→ Request 1:
Answer these from the snowboard review:
(a) What board length did the writer choose, and why?
(b) What weather had there been in the last few days?
(c) Riding slower with whom will the board make easier?

The OPs comments are really spot on IMO, he made some points that I'm not sure I could have put into words. Here is what I noticed about the Heritage on day one. Softer than the T.Rice by quite a bit at the tips. I'm a bit torn on this, I went 162 because the T.Rice was getting unstable at high speeds and I'm not sure I have corrected that issue but I think there is a bit of a learning curve going from the T.Rice to the Heritage. That said the conditions were less than good yesterday as we have had a lot of freezing rain in the last few days and the lighting was really bad yesterday, couldn't see anything in the terrain and I think due to the dampness of the board I wasn't feeling anything either, so I got tossed around a bit on my first couple of runs. As the day went on I got used to it a bit and really ripped some high speed runs out. For sure the Heritage is faster from edge to edge than the T.Rice...I really liked this fact. I don't ride switch much but I figured I would give it a shot and took several runs switch down our trail all switch and found it easier than the T.Rice, I think this was a combination of the softer flex and the faster edge to edge response.

So in conclusion I like the board a lot, maybe not exactly what I was looking for but I think with a little time to adjust to the flex I could really like it and it will make riding slower with my wife and son a good bit easier than a longer T.Rice would have been.


----------

→ Dataset content:
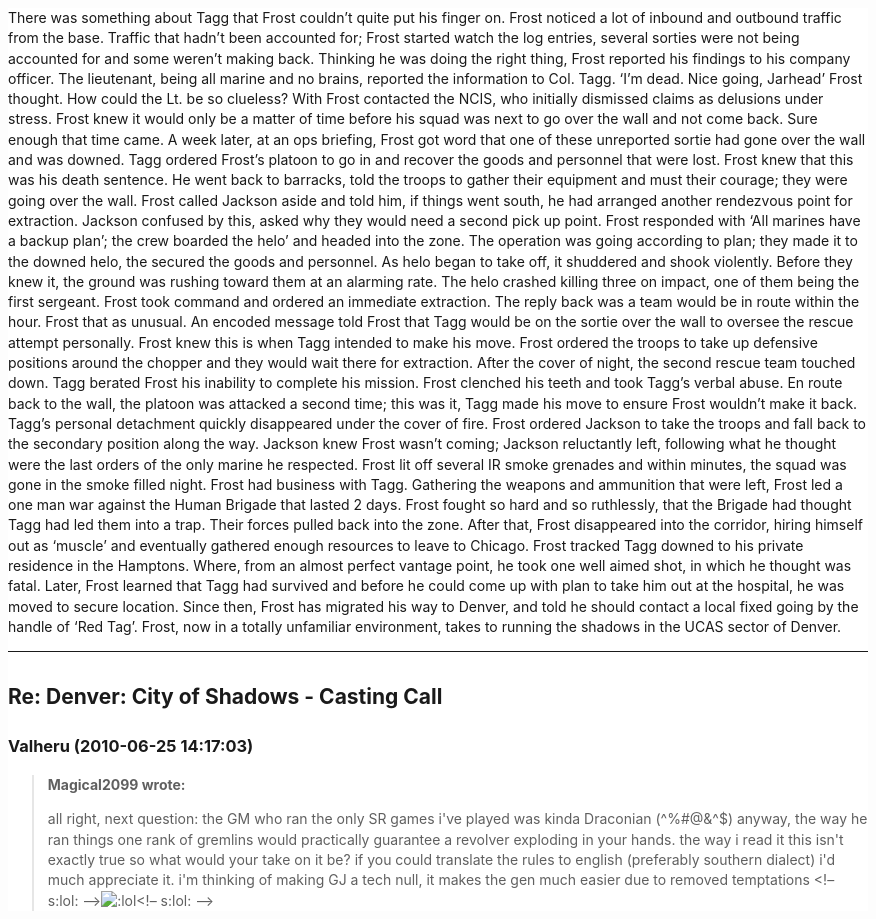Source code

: There was something about Tagg that Frost couldn’t quite put his finger on. Frost noticed a lot of inbound and outbound traffic from the base. Traffic that hadn’t been accounted for; Frost started watch the log entries, several sorties were not being accounted for and some weren’t making back. Thinking he was doing the right thing, Frost reported his findings to his company officer. The lieutenant, being all marine and no brains, reported the information to Col. Tagg. ‘I’m dead. Nice going, Jarhead’ Frost thought. How could the Lt. be so clueless? With Frost contacted the NCIS, who initially dismissed claims as delusions under stress. Frost knew it would only be a matter of time before his squad was next to go over the wall and not come back. Sure enough that time came.
A week later, at an ops briefing, Frost got word that one of these unreported sortie had gone over the wall and was downed. Tagg ordered Frost’s platoon to go in and recover the goods and personnel that were lost. Frost knew that this was his death sentence. He went back to barracks, told the troops to gather their equipment and must their courage; they were going over the wall. Frost called Jackson aside and told him, if things went south, he had arranged another rendezvous point for extraction. Jackson confused by this, asked why they would need a second pick up point. Frost responded with ‘All marines have a backup plan’; the crew boarded the helo’ and headed into the zone.
The operation was going according to plan; they made it to the downed helo, the secured the goods and personnel. As helo began to take off, it shuddered and shook violently. Before they knew it, the ground was rushing toward them at an alarming rate. The helo crashed killing three on impact, one of them being the first sergeant. Frost took command and ordered an immediate extraction. The reply back was a team would be in route within the hour. Frost that as unusual. An encoded message told Frost that Tagg would be on the sortie over the wall to oversee the rescue attempt personally. Frost knew this is when Tagg intended to make his move. Frost ordered the troops to take up defensive positions around the chopper and they would wait there for extraction. After the cover of night, the second rescue team touched down.
Tagg berated Frost his inability to complete his mission. Frost clenched his teeth and took Tagg’s verbal abuse. En route back to the wall, the platoon was attacked a second time; this was it, Tagg made his move to ensure Frost wouldn’t make it back. Tagg’s personal detachment quickly disappeared under the cover of fire. Frost ordered Jackson to take the troops and fall back to the secondary position along the way. Jackson knew Frost wasn’t coming; Jackson reluctantly left, following what he thought were the last orders of the only marine he respected. Frost lit off several IR smoke grenades and within minutes, the squad was gone in the smoke filled night. Frost had business with Tagg. Gathering the weapons and ammunition that were left, Frost led a one man war against the Human Brigade that lasted 2 days. Frost fought so hard and so ruthlessly, that the Brigade had thought Tagg had led them into a trap. Their forces pulled back into the zone.
After that, Frost disappeared into the corridor, hiring himself out as ‘muscle’ and eventually gathered enough resources to leave to Chicago. Frost tracked Tagg downed to his private residence in the Hamptons. Where, from an almost perfect vantage point, he took one well aimed shot, in which he thought was fatal. Later, Frost learned that Tagg had survived and before he could come up with plan to take him out at the hospital, he was moved to secure location. Since then, Frost has migrated his way to Denver, and told he should contact a local fixed going by the handle of ‘Red Tag’.
Frost, now in a totally unfamiliar environment, takes to running the shadows in the UCAS sector of Denver.

---

## Re: Denver: City of Shadows - Casting Call

### **Valheru** (2010-06-25 14:17:03)

> **Magical2099 wrote:**
>
> all right, next question: the GM who ran the only SR games i&#39;ve played was kinda Draconian (^%#@&amp;^$) anyway, the way he ran things one rank of gremlins would practically guarantee a revolver exploding in your hands. the way i read it this isn&#39;t exactly true so what would your take on it be? if you could translate the rules to english (preferably southern dialect) i&#39;d much appreciate it. i&#39;m thinking of making GJ a tech null, it makes the gen much easier due to removed temptations &lt;!&ndash; s:lol: &ndash;&gt;![:lol](https://i.ibb.co/4wBjw6T4/icon-lol.gif)&lt;!&ndash; s:lol: &ndash;&gt;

→ Request 2:
From the listing, quote the stretch from the line that contains "that time came." through the line that contains "A week later, at", including both of those lines.

→ Output 1:
(a) 162, because the T.Rice was getting unstable at high speeds.
(b) A lot of freezing rain.
(c) The writer's wife and son.

→ Output 2:
: There was something about Tagg that Frost couldn’t quite put his finger on. Frost noticed a lot of inbound and outbound traffic from the base. Traffic that hadn’t been accounted for; Frost started watch the log entries, several sorties were not being accounted for and some weren’t making back. Thinking he was doing the right thing, Frost reported his findings to his company officer. The lieutenant, being all marine and no brains, reported the information to Col. Tagg. ‘I’m dead. Nice going, Jarhead’ Frost thought. How could the Lt. be so clueless? With Frost contacted the NCIS, who initially dismissed claims as delusions under stress. Frost knew it would only be a matter of time before his squad was next to go over the wall and not come back. Sure enough that time came.
A week later, at an ops briefing, Frost got word that one of these unreported sortie had gone over the wall and was downed. Tagg ordered Frost’s platoon to go in and recover the goods and personnel that were lost. Frost knew that this was his death sentence. He went back to barracks, told the troops to gather their equipment and must their courage; they were going over the wall. Frost called Jackson aside and told him, if things went south, he had arranged another rendezvous point for extraction. Jackson confused by this, asked why they would need a second pick up point. Frost responded with ‘All marines have a backup plan’; the crew boarded the helo’ and headed into the zone.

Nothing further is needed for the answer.